Collect everything after the first encountered forward-slash with Regex Extract
Example: www.aa.io/en/how-to-regex?id=123 --> /en/how-to-regex
(\/.+)(.*?)\?
Note that this regex solution requires the https:// to already be removed. This can be achieved with nested functions, such as:
=REGEXEXTRACT(REGEXREPLACE(A18,"^.*//",""),"(\/.+)(.*?)\?")
In the Google Sheet example above, the regex-replace function captures the "https://" using ^.*// and then replaces it with an empty string.
Extract only the final slug, but remove any parameters
Example: www.aa.com/how-to-guides/how-to-regex?id=123 --> /how-to-regex
.+(\/.+)(.*?)\?
Google Sheet - Extract the path from a URL with regex
I believe this nested function is the best example, because it handles more use-cases than only .com URLs...
=REGEXEXTRACT(REGEXREPLACE(A2,"^.*//",""),"(\/.+)(.*?)\?")
...where A2 is the cell containing the URL.
Big Query - Extract the path from a URL with regex
If you copy&paste the snippets from above into Big Query, you might receive an error about having multiple capturing groups in your regular expression (regex).
I've highlighted the second capturing group (wrapped in parentheses) which is causing the error. We can fix this by merging the two groups into one group:
regexp_extract(regexp_replace(url, r'^.*//', ""), r'(\/.+.*?)\?')
NORMALIZE YOUR URL DATA IN SQL / BIG QUERY
Let's say you have a database table and you need a page-level report, but each page is getting split into multiple rows due to the variations on each URL:
Our data:
URL Clicks
https://www.example.com/blog/seo-data?campaign_id=123 1,000
https://www.example.com/blog/seo-data 4,000
https://www.example.com/blog/seo-data/ 40
But we want:
URL Clicks
example.com/blog/seo-data 5,040
We can fix this problem using both Regex and CASE WHEN statements.
regexp_replace(regexp_replace(CASE
when substr(regexp_extract(url, r'[^?]*'), -1) not like '/'
then concat(regexp_extract(url, r'[^?]*'), '/')

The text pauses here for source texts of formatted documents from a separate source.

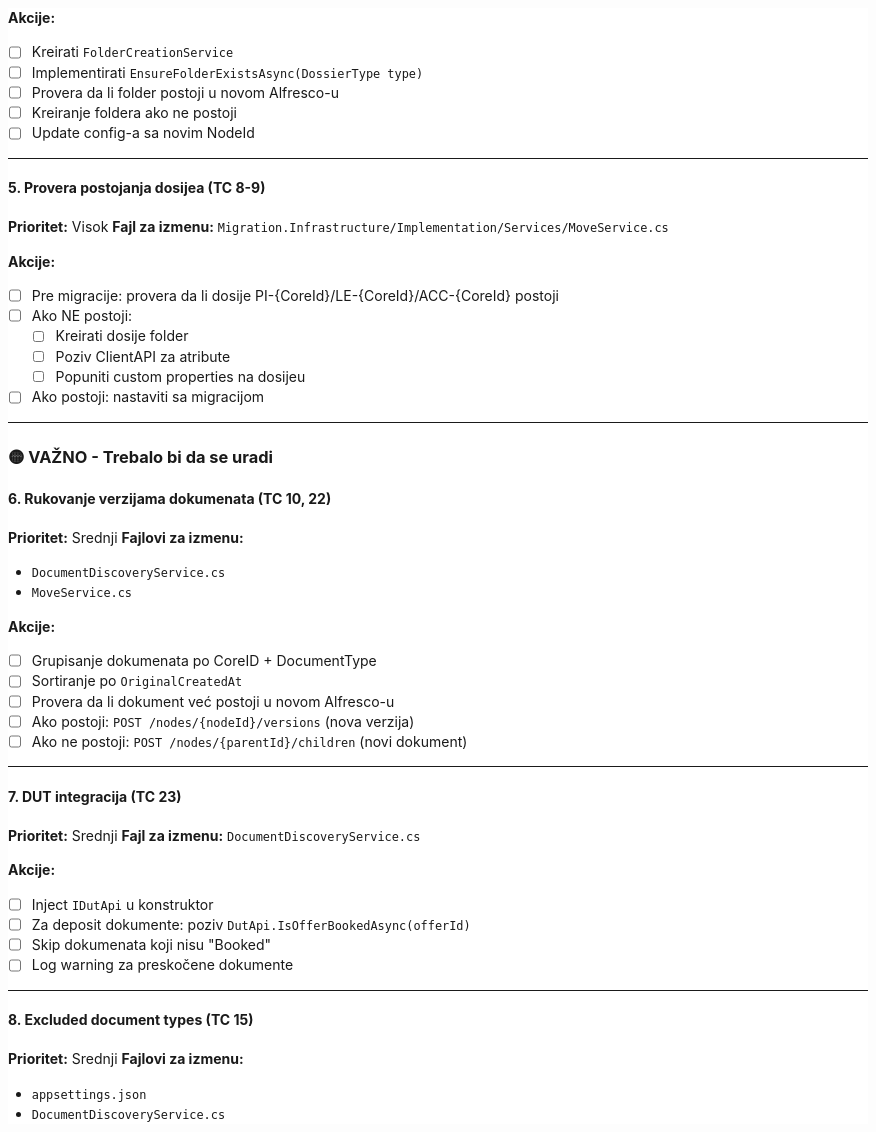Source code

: **Akcije:**
- [ ] Kreirati `FolderCreationService`
- [ ] Implementirati `EnsureFolderExistsAsync(DossierType type)`
- [ ] Provera da li folder postoji u novom Alfresco-u
- [ ] Kreiranje foldera ako ne postoji
- [ ] Update config-a sa novim NodeId

---

#### 5. Provera postojanja dosijea (TC 8-9)
**Prioritet:** Visok
**Fajl za izmenu:** `Migration.Infrastructure/Implementation/Services/MoveService.cs`

**Akcije:**
- [ ] Pre migracije: provera da li dosije PI-{CoreId}/LE-{CoreId}/ACC-{CoreId} postoji
- [ ] Ako NE postoji:
  - [ ] Kreirati dosije folder
  - [ ] Poziv ClientAPI za atribute
  - [ ] Popuniti custom properties na dosijeu
- [ ] Ako postoji: nastaviti sa migracijom

---

### 🟡 VAŽNO - Trebalo bi da se uradi

#### 6. Rukovanje verzijama dokumenata (TC 10, 22)
**Prioritet:** Srednji
**Fajlovi za izmenu:**
- `DocumentDiscoveryService.cs`
- `MoveService.cs`

**Akcije:**
- [ ] Grupisanje dokumenata po CoreID + DocumentType
- [ ] Sortiranje po `OriginalCreatedAt`
- [ ] Provera da li dokument već postoji u novom Alfresco-u
- [ ] Ako postoji: `POST /nodes/{nodeId}/versions` (nova verzija)
- [ ] Ako ne postoji: `POST /nodes/{parentId}/children` (novi dokument)

---

#### 7. DUT integracija (TC 23)
**Prioritet:** Srednji
**Fajl za izmenu:** `DocumentDiscoveryService.cs`

**Akcije:**
- [ ] Inject `IDutApi` u konstruktor
- [ ] Za deposit dokumente: poziv `DutApi.IsOfferBookedAsync(offerId)`
- [ ] Skip dokumenata koji nisu "Booked"
- [ ] Log warning za preskočene dokumente

---

#### 8. Excluded document types (TC 15)
**Prioritet:** Srednji
**Fajlovi za izmenu:**
- `appsettings.json`
- `DocumentDiscoveryService.cs`
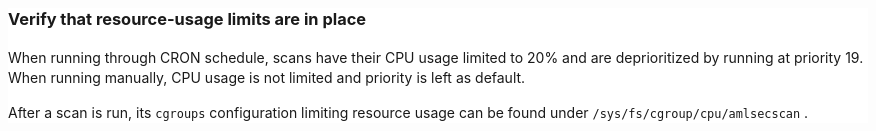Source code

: ### Verify that resource-usage limits are in place

When running through CRON schedule, scans have their CPU usage limited to 20% and are deprioritized by running at priority 19.
When running manually, CPU usage is not limited and priority is left as default.

After a scan is run, its `cgroups` configuration limiting resource usage can be found under `/sys/fs/cgroup/cpu/amlsecscan` .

else regexp_extract(url, r'[^?]*')
END, r'^.*//', ''), 'www.', '') as url_scrubbed
Notice I decided to normalize all URLs by giving them a trailing slash "/" because I found it easier and more intuitive to concat() a trailing slash, than to remove a trailing slash with a nested function like substr(url, 1, length(url)-1).
Wish you luck in your regex adventures!